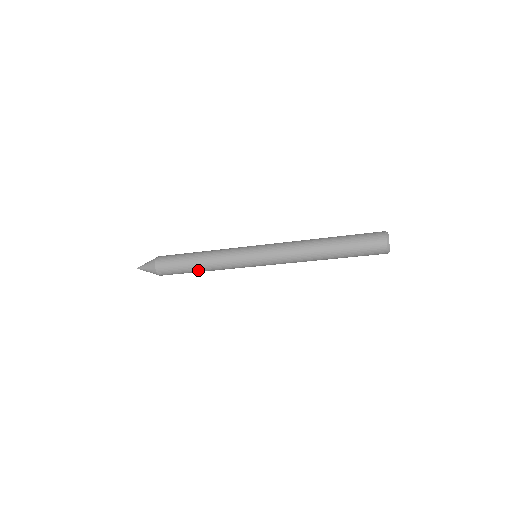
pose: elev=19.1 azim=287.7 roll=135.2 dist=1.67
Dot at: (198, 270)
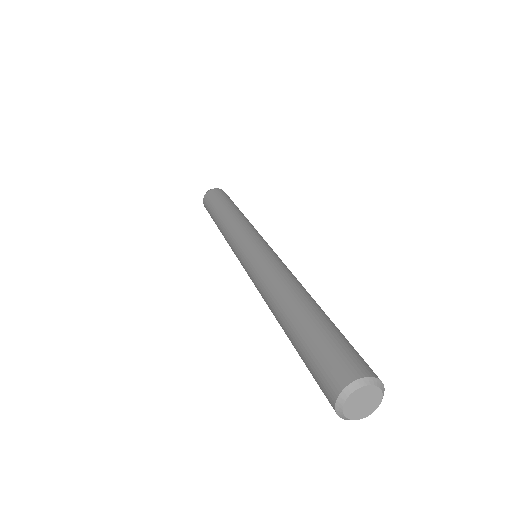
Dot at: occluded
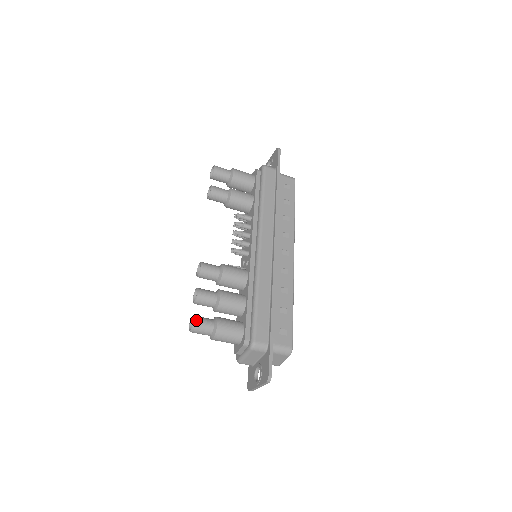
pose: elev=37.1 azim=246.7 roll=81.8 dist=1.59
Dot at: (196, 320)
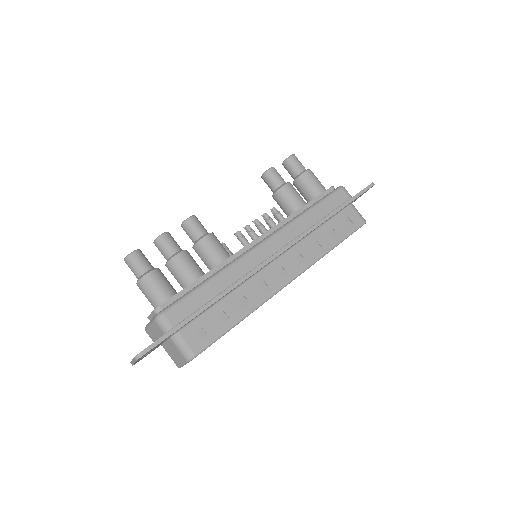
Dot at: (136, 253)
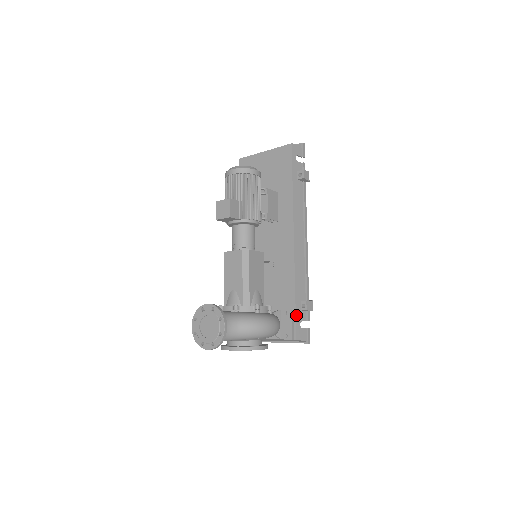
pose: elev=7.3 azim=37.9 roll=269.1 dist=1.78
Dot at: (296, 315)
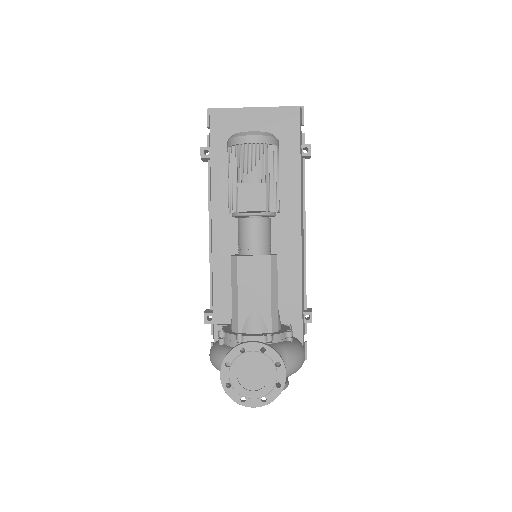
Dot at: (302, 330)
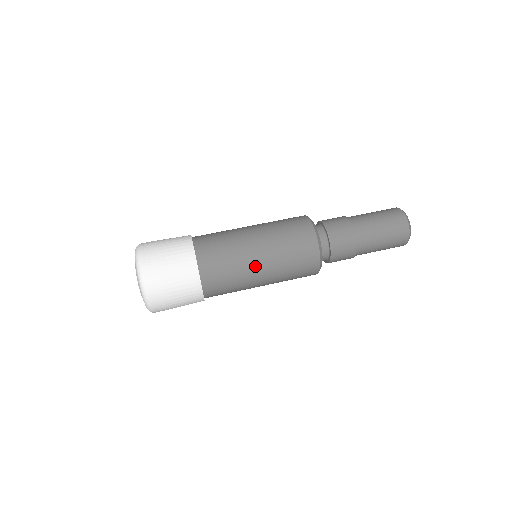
☆ ☆ ☆ ☆
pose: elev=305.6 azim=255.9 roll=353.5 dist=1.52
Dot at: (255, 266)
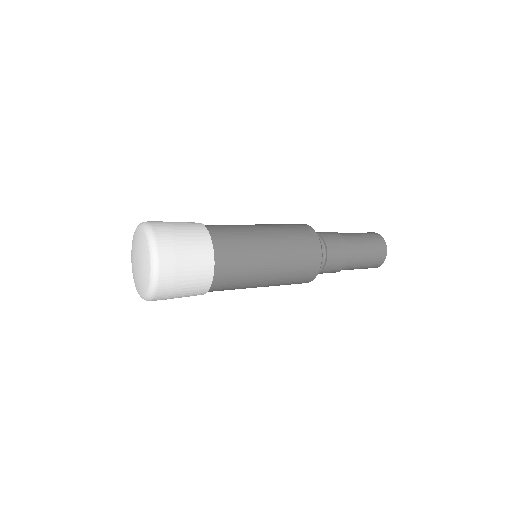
☆ ☆ ☆ ☆
§ Exercise directions
Turn the stretch of entries from the line containing "pose: elev=7.3 azim=37.9 roll=269.1 dist=1.78" through the line containing "Dot at: (302, 330)" into a Markdown table with the columns Row and Line, one line per row. Omit blank lines and pictures.

§ Answer to the exercise
| Row | Line |
|---|---|
| 1 | pose: elev=7.3 azim=37.9 roll=269.1 dist=1.78 |
| 2 | Dot at: (296, 315) |
| 3 | Dot at: (302, 330) |